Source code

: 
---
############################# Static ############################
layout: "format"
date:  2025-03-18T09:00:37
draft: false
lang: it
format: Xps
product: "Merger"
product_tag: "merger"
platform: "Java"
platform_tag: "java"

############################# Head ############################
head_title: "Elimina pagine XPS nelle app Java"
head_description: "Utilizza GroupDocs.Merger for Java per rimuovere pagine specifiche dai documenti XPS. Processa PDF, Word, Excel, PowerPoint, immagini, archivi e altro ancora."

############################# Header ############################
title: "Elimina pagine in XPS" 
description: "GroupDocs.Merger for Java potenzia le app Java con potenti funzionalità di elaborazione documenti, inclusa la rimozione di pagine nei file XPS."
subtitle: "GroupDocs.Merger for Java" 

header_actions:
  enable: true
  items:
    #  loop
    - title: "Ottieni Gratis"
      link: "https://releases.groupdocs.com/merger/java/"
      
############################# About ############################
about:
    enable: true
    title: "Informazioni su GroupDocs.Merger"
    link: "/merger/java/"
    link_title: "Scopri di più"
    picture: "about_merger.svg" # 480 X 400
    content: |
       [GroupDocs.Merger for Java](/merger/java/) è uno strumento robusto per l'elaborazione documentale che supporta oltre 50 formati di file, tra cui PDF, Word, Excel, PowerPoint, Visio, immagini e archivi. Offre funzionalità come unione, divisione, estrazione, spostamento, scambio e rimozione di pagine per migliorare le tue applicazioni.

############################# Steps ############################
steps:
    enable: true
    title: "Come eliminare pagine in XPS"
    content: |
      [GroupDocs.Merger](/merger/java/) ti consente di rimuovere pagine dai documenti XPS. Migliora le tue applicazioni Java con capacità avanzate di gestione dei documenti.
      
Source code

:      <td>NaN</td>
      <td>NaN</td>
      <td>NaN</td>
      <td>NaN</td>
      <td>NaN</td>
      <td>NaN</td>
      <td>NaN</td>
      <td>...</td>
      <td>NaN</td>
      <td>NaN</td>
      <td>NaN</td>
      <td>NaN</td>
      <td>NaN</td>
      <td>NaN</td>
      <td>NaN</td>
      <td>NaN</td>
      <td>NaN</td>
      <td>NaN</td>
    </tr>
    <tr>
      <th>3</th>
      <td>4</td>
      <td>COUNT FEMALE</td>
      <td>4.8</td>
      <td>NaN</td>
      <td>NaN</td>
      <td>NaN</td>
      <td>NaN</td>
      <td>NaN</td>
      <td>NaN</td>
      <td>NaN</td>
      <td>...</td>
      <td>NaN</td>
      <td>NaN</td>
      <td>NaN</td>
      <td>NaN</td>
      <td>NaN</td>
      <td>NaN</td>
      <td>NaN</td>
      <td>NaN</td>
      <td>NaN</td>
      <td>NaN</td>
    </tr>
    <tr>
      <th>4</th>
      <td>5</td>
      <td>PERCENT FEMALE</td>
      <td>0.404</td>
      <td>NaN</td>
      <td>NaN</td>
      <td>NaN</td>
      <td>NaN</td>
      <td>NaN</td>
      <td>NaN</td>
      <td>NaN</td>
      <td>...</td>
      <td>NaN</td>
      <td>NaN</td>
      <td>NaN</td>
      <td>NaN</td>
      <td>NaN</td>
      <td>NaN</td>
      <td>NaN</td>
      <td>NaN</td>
..............................
_WHAT YOU NEED TO DO_. Would you write out all of the data again, unchanged?

_EXERCISE SOLUTION_.
Source code

: 
---
############################# Static ############################
layout: "format"
date:  2025-03-18T09:00:37
draft: false
lang: it
format: Xps
product: "Merger"
product_tag: "merger"
platform: "Java"
platform_tag: "java"

############################# Head ############################
head_title: "Elimina pagine XPS nelle app Java"
head_description: "Utilizza GroupDocs.Merger for Java per rimuovere pagine specifiche dai documenti XPS. Processa PDF, Word, Excel, PowerPoint, immagini, archivi e altro ancora."

############################# Header ############################
title: "Elimina pagine in XPS" 
description: "GroupDocs.Merger for Java potenzia le app Java con potenti funzionalità di elaborazione documenti, inclusa la rimozione di pagine nei file XPS."
subtitle: "GroupDocs.Merger for Java" 

header_actions:
  enable: true
  items:
    #  loop
    - title: "Ottieni Gratis"
      link: "https://releases.groupdocs.com/merger/java/"
      
############################# About ############################
about:
    enable: true
    title: "Informazioni su GroupDocs.Merger"
    link: "/merger/java/"
    link_title: "Scopri di più"
    picture: "about_merger.svg" # 480 X 400
    content: |
       [GroupDocs.Merger for Java](/merger/java/) è uno strumento robusto per l'elaborazione documentale che supporta oltre 50 formati di file, tra cui PDF, Word, Excel, PowerPoint, Visio, immagini e archivi. Offre funzionalità come unione, divisione, estrazione, spostamento, scambio e rimozione di pagine per migliorare le tue applicazioni.

############################# Steps ############################
steps:
    enable: true
    title: "Come eliminare pagine in XPS"
    content: |
      [GroupDocs.Merger](/merger/java/) ti consente di rimuovere pagine dai documenti XPS. Migliora le tue applicazioni Java con capacità avanzate di gestione dei documenti.
      
Source code

:      <td>NaN</td>
      <td>NaN</td>
      <td>NaN</td>
      <td>NaN</td>
      <td>NaN</td>
      <td>NaN</td>
      <td>NaN</td>
      <td>...</td>
      <td>NaN</td>
      <td>NaN</td>
      <td>NaN</td>
      <td>NaN</td>
      <td>NaN</td>
      <td>NaN</td>
      <td>NaN</td>
      <td>NaN</td>
      <td>NaN</td>
      <td>NaN</td>
    </tr>
    <tr>
      <th>3</th>
      <td>4</td>
      <td>COUNT FEMALE</td>
      <td>4.8</td>
      <td>NaN</td>
      <td>NaN</td>
      <td>NaN</td>
      <td>NaN</td>
      <td>NaN</td>
      <td>NaN</td>
      <td>NaN</td>
      <td>...</td>
      <td>NaN</td>
      <td>NaN</td>
      <td>NaN</td>
      <td>NaN</td>
      <td>NaN</td>
      <td>NaN</td>
      <td>NaN</td>
      <td>NaN</td>
      <td>NaN</td>
      <td>NaN</td>
    </tr>
    <tr>
      <th>4</th>
      <td>5</td>
      <td>PERCENT FEMALE</td>
      <td>0.404</td>
      <td>NaN</td>
      <td>NaN</td>
      <td>NaN</td>
      <td>NaN</td>
      <td>NaN</td>
      <td>NaN</td>
      <td>NaN</td>
      <td>...</td>
      <td>NaN</td>
      <td>NaN</td>
      <td>NaN</td>
      <td>NaN</td>
      <td>NaN</td>
      <td>NaN</td>
      <td>NaN</td>
      <td>NaN</td>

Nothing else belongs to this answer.